Calvin John Oftana (born January 3, 1996) is a Filipino professional basketball player for the TNT Tropang Giga of the Philippine Basketball Association (PBA). He played college basketball for the San Beda Red Lions in the NCAA. He plays both the small forward and the power forward positions. He has also played as a shooting guard during college.

Early life 
Oftana was born in Danao, Cebu, but grew up in Siaton after his parents split up. He was raised by his mother along with his nine siblings. He did track and field, winning a 100-meter sprint in a district meet when he was Grade 6. He was also a volleyball spiker. When he got a growth spurt in high school, he was encouraged to try basketball. He played it in fiesta opens.

High school career 
When Oftana was in second year high school, he was discovered by Coach Mike Villahermosa of Asian College-Dumaguete. He convinced Oftana's mother to let Calvin play basketball for him. Under Coach Villahermosa, Oftana learned the basics of basketball. He also watched YouTube videos of shooting and dribbling drills to hone his skills further.

College career 
Oftana first played for the San Beda Red Lions in Season 92. He won titles with San Beda from 2016–2018. He was a backup to Art Dela Cruz and Javee Mocon during this time, as he developed his work ethic.

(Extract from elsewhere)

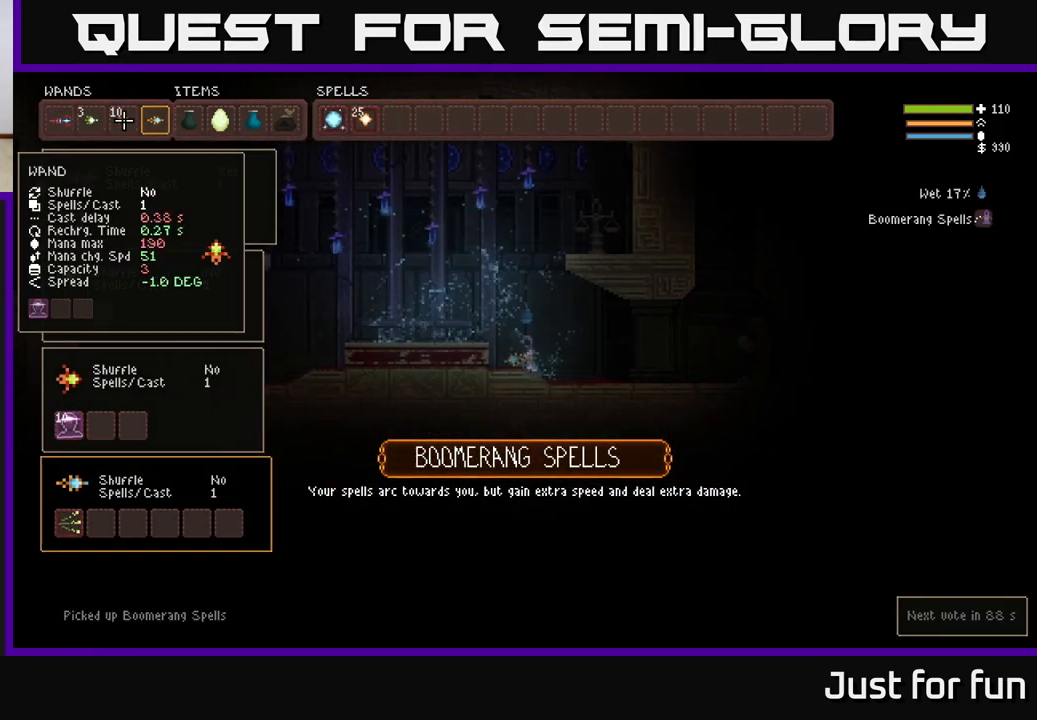
{"buttons": [], "left_stick": "center", "right_stick": "center", "events": [[233, "DPAD_DOWN", "down"], [317, "DPAD_DOWN", "up"]]}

In Season 95, Oftana took on a bigger role. He had a near triple-double with ten points, ten rebounds, and seven assists in a win against the San Sebastian Stags. For that performance, he was given Player of the Week honors. He had a career-best of 27 points and nine rebounds against the CSB Blazers. He won Player of the Week again after scoring a personal-best 29 points while adding nine rebounds, five assists, and two steals in San Beda's rematch over the Blazers. He won MVP after averaging 15.6 points, 8.2 rebounds, 2.7 assists, and 1.2 blocks, becoming the eighth MVP to hail from San Beda (the first since Sudan Daniel in 2010), and finishing 18–0 in the eliminations as they gained an outright Finals berth. They lost to the Letran Knights in three games.

Professional career

NLEX Road Warriors (2021–2022)
In 2021, Oftana declared for the PBA Season 46 draft. He was offered to be included in the special Gilas round during the draft, but he declined. He was drafted with the third pick during the first round by the NLEX Road Warriors. In their elimination round match against the Meralco Bolts, he had 34 points on 8-of-11 shooting on three-pointers and 12-of-18 from the field in 29 minutes of play; breaking the all-time record in three point attempts made by a rookie at eighth, erasing the 34-year mark of Allan Caidic at seven. He scored the game-winning layup with 6.1 seconds left as NLEX got an 81–80 win in the quarterfinals. On February 11, 2022, during a 100–110 loss against the Meralco Bolts, Oftana exited the game in the fourth quarter after suffering an injury. It was later revealed to be a fractured left ring finger, and was subsequently ruled out for six weeks. Despite not being able to finish the season, he still made it to the PBA All-Rookie team.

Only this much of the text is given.